Records appear below. Give all of them again, exactly.

SOURCE DATA:
- Opening Delimiter -
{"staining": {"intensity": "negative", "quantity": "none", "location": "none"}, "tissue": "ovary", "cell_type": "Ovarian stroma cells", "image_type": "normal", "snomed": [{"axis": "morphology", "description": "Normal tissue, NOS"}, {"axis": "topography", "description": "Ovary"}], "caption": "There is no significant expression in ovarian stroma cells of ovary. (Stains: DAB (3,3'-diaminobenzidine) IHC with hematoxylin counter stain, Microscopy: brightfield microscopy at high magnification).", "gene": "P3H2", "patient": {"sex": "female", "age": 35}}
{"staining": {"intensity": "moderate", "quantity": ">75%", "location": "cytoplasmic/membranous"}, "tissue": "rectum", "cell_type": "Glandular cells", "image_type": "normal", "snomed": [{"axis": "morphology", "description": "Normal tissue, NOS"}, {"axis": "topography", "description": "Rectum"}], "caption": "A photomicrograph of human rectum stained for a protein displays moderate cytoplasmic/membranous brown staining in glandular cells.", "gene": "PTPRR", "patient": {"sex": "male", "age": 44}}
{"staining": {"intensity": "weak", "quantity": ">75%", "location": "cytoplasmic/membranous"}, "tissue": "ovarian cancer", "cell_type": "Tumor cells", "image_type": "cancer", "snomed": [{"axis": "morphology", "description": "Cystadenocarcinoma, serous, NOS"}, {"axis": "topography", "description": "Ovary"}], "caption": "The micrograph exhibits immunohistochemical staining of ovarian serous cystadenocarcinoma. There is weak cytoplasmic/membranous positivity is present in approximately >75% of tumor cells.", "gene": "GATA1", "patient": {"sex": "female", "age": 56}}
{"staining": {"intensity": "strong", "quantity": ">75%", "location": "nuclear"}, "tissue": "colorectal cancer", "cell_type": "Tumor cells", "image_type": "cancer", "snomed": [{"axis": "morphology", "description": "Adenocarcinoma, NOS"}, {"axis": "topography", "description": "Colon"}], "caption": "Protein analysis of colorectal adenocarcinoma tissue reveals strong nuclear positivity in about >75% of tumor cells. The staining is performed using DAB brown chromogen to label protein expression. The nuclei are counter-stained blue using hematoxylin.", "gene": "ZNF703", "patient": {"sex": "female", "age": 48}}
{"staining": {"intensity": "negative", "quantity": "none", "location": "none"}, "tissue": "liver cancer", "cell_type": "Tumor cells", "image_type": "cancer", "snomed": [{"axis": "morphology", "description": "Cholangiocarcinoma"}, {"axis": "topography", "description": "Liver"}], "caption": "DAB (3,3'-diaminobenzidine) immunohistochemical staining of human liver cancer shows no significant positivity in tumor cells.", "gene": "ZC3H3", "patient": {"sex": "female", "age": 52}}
- Closing Delimiter -
YOUR SOLUTION:
{"staining": {"intensity": "negative", "quantity": "none", "location": "none"}, "tissue": "ovary", "cell_type": "Ovarian stroma cells", "image_type": "normal", "snomed": [{"axis": "morphology", "description": "Normal tissue, NOS"}, {"axis": "topography", "description": "Ovary"}], "caption": "There is no significant expression in ovarian stroma cells of ovary. (Stains: DAB (3,3'-diaminobenzidine) IHC with hematoxylin counter stain, Microscopy: brightfield microscopy at high magnification).", "gene": "P3H2", "patient": {"sex": "female", "age": 35}}
{"staining": {"intensity": "moderate", "quantity": ">75%", "location": "cytoplasmic/membranous"}, "tissue": "rectum", "cell_type": "Glandular cells", "image_type": "normal", "snomed": [{"axis": "morphology", "description": "Normal tissue, NOS"}, {"axis": "topography", "description": "Rectum"}], "caption": "A photomicrograph of human rectum stained for a protein displays moderate cytoplasmic/membranous brown staining in glandular cells.", "gene": "PTPRR", "patient": {"sex": "male", "age": 44}}
{"staining": {"intensity": "weak", "quantity": ">75%", "location": "cytoplasmic/membranous"}, "tissue": "ovarian cancer", "cell_type": "Tumor cells", "image_type": "cancer", "snomed": [{"axis": "morphology", "description": "Cystadenocarcinoma, serous, NOS"}, {"axis": "topography", "description": "Ovary"}], "caption": "The micrograph exhibits immunohistochemical staining of ovarian serous cystadenocarcinoma. There is weak cytoplasmic/membranous positivity is present in approximately >75% of tumor cells.", "gene": "GATA1", "patient": {"sex": "female", "age": 56}}
{"staining": {"intensity": "strong", "quantity": ">75%", "location": "nuclear"}, "tissue": "colorectal cancer", "cell_type": "Tumor cells", "image_type": "cancer", "snomed": [{"axis": "morphology", "description": "Adenocarcinoma, NOS"}, {"axis": "topography", "description": "Colon"}], "caption": "Protein analysis of colorectal adenocarcinoma tissue reveals strong nuclear positivity in about >75% of tumor cells. The staining is performed using DAB brown chromogen to label protein expression. The nuclei are counter-stained blue using hematoxylin.", "gene": "ZNF703", "patient": {"sex": "female", "age": 48}}
{"staining": {"intensity": "negative", "quantity": "none", "location": "none"}, "tissue": "liver cancer", "cell_type": "Tumor cells", "image_type": "cancer", "snomed": [{"axis": "morphology", "description": "Cholangiocarcinoma"}, {"axis": "topography", "description": "Liver"}], "caption": "DAB (3,3'-diaminobenzidine) immunohistochemical staining of human liver cancer shows no significant positivity in tumor cells.", "gene": "ZC3H3", "patient": {"sex": "female", "age": 52}}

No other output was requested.